Why PP is difficult to bond
Polypropylene has a low surface energy, which means its molecules do not readily attract or adhere to other substances. This property is due to its non-polar molecular structure, composed mostly of carbon and hydrogen atoms without polar functional groups like hydroxyl (OH), a structure which offers fewer sites for the hydrogen binding that is necessary for adhesion to many surfaces.
PP is chemically inert and resistant to many solvents, acids, and bases. This resistance further reduces its reactivity with adhesives and coatings, making it challenging to establish strong bonds. Polypropylene often has a semi-crystalline structure, where polymer chains are arranged in ordered crystalline regions. This structure reduces the surface area available for bonding, as compared to materials with an amorphous structure.
Bonding options
Because of its low surface energy, anyone wishing to fasten PP to other substrates has a limited number of options. When bonding PP to itself, designers might increase the surface energy through hot welding techniques or plasma treatments. Increasing the surface temperature of PP may also enable it to bond to more standard adhesives that do bond to metals. Such approaches, however, can be complex and add a step to the process.

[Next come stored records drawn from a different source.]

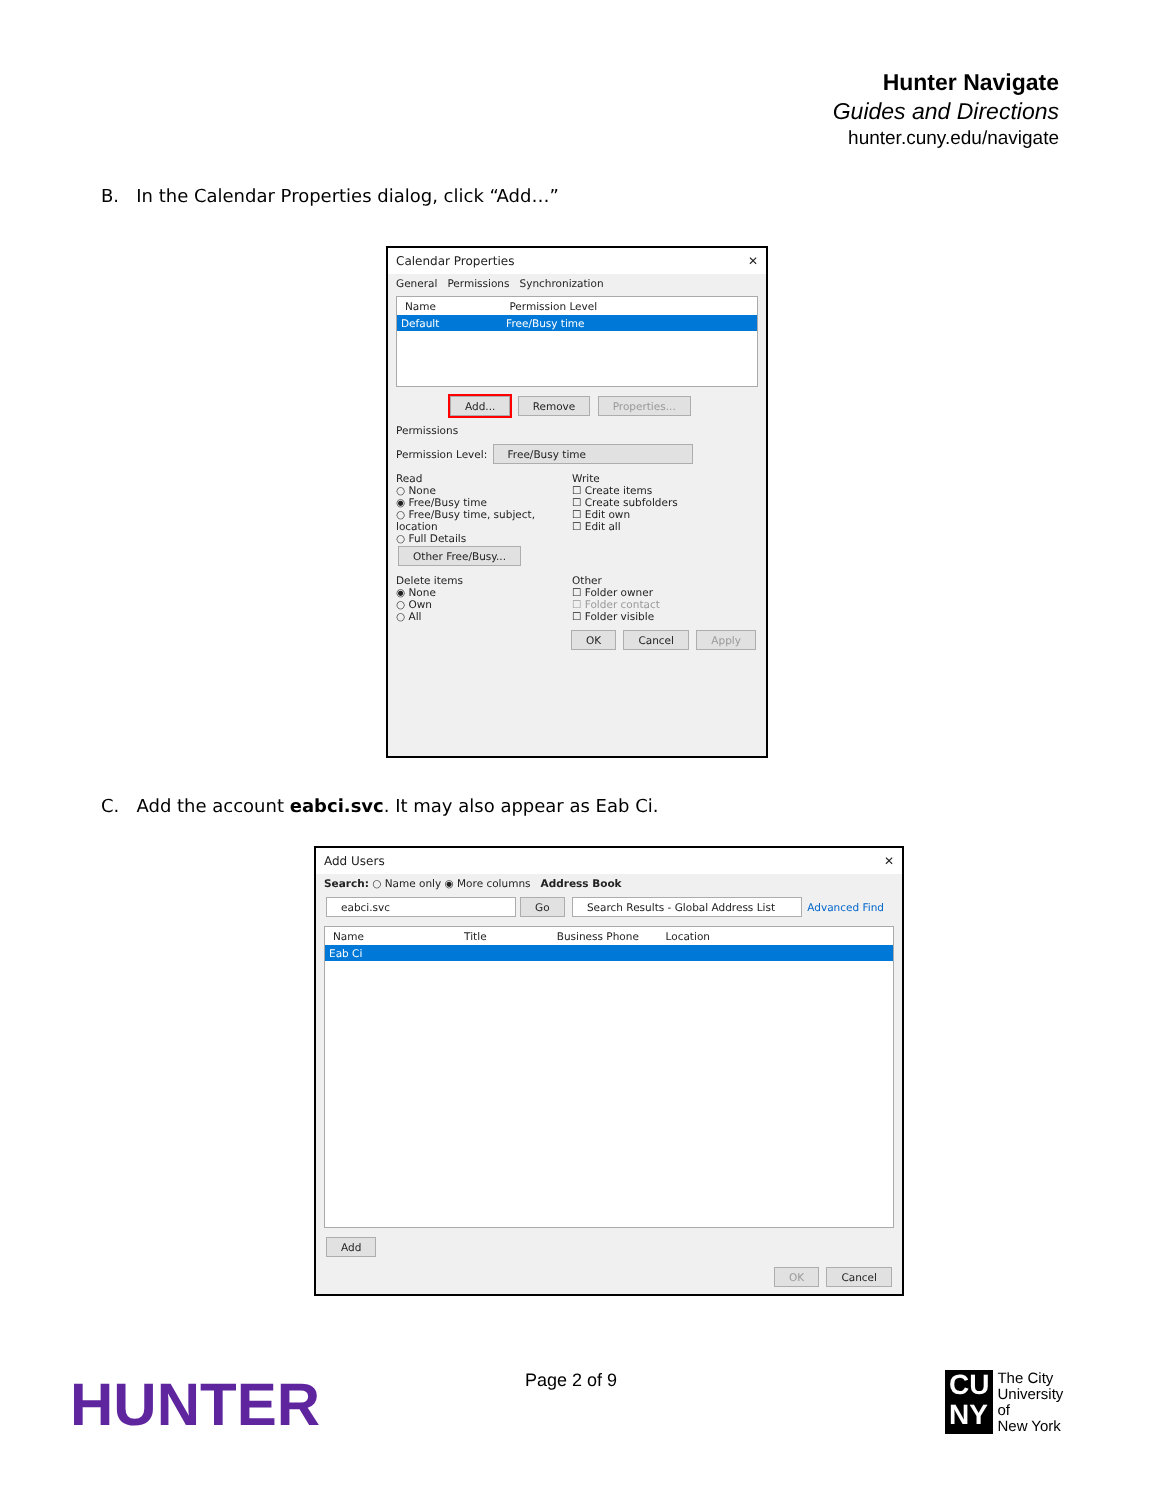Hunter Navigate
Guides and Directions
hunter.cuny.edu/navigate
B. In the Calendar Properties dialog, click “Add…”
Calendar Properties ✕
General Permissions Synchronization
Name Permission Level
Default Free/Busy time
Add... Remove Properties...
Permissions
Permission Level: Free/Busy time
Read
○ None
◉ Free/Busy time
○ Free/Busy time, subject, location
○ Full Details
Other Free/Busy...
Write
☐ Create items
☐ Create subfolders
☐ Edit own
☐ Edit all
Delete items
◉ None
○ Own
○ All
Other
☐ Folder owner
☐ Folder contact
☐ Folder visible
OK Cancel Apply
C. Add the account eabci.svc. It may also appear as Eab Ci.
Add Users ✕
Search: ○ Name only ◉ More columns Address Book
eabci.svc Go Search Results - Global Address List Advanced Find
Name Title Business Phone Location
Eab Ci
Add
OK Cancel
HUNTER Page 2 of 9
CU
NY
The City
University
of
New York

Fastening PP to metals such as stainless steel, aluminum, or other substances often involves mechanical methods such as rivets, bolts, clips, and tapes. These methods can be effective but also add complexity, weight, and cost, to the process.
Today, thanks to advances in adhesive chemistry, product designers can specify adhesives specifically formulated to bond PP to metals, other plastics, and many other surfaces. While each adhesive manufacturer has its own proprietary range, many offer formulas designed to bond to low surface energy materials. Specific formulations vary in installation practices and performance, so a comprehensive evaluation of product claims, features, and benefits is essential before specification.
IPS Adhesives SG400LSE: The advanced adhesive technology
A prime example of a modern adhesive tailored for low surface energy (LSE) materials is the IPS Adhesives SG400LSE. This adhesive has been engineered specifically to bond difficult-to-adhere-to plastics such as polypropylene (PP), which traditionally posed challenges due to its non-polar, chemically inert nature.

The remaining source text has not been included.